* Exercise *
Pull every line containing "property" out of the material below.

Data records: Begin

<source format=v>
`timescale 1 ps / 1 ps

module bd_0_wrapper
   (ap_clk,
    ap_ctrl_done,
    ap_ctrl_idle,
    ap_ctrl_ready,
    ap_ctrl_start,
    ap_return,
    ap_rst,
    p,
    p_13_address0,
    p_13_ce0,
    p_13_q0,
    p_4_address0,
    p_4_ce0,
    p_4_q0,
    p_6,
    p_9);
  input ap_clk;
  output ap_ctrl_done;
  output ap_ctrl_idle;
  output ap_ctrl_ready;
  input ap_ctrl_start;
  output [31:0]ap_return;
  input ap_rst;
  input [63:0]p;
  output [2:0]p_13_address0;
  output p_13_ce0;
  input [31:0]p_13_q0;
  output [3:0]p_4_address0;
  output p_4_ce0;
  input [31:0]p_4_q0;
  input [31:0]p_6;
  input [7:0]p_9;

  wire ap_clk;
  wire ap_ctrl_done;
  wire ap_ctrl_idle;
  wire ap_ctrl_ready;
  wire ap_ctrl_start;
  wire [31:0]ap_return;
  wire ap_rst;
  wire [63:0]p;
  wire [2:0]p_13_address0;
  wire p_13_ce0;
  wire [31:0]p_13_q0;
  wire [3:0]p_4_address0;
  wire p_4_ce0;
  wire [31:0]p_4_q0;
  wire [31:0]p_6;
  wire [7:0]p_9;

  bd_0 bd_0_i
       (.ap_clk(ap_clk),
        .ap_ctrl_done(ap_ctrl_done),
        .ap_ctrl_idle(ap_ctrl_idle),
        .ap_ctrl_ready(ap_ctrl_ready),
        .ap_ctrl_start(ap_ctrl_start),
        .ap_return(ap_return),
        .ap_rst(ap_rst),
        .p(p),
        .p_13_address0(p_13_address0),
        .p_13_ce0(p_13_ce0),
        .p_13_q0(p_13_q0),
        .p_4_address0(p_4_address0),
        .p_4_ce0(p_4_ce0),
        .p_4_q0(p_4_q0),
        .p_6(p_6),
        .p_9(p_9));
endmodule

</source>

Data records: End
Data records: Begin

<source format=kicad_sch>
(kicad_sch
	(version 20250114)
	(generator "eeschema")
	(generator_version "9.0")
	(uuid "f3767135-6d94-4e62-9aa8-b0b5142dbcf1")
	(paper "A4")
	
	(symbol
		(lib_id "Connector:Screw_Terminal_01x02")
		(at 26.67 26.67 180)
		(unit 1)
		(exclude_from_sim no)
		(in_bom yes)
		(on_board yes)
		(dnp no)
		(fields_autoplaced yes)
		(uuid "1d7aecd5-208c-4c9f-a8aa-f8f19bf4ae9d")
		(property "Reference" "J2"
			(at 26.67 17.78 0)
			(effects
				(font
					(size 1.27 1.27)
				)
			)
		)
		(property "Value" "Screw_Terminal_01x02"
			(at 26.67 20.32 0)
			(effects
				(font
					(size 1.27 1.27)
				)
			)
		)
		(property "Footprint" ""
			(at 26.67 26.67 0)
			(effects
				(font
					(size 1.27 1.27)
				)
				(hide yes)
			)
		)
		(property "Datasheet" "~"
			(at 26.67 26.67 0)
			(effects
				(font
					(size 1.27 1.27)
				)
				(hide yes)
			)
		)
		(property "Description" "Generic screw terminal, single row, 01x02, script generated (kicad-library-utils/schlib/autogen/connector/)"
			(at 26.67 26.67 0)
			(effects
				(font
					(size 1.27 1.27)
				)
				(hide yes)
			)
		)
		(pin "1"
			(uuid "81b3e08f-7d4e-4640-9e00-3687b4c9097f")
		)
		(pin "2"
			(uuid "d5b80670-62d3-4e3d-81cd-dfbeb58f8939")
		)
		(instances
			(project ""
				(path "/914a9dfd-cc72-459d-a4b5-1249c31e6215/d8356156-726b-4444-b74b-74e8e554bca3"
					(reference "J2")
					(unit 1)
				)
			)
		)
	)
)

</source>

Data records: End

* Answer box *
		(property "Reference" "J2"
		(property "Value" "Screw_Terminal_01x02"
		(property "Footprint" ""
		(property "Datasheet" "~"
		(property "Description" "Generic screw terminal, single row, 01x02, script generated (kicad-library-utils/schlib/autogen/connector/)"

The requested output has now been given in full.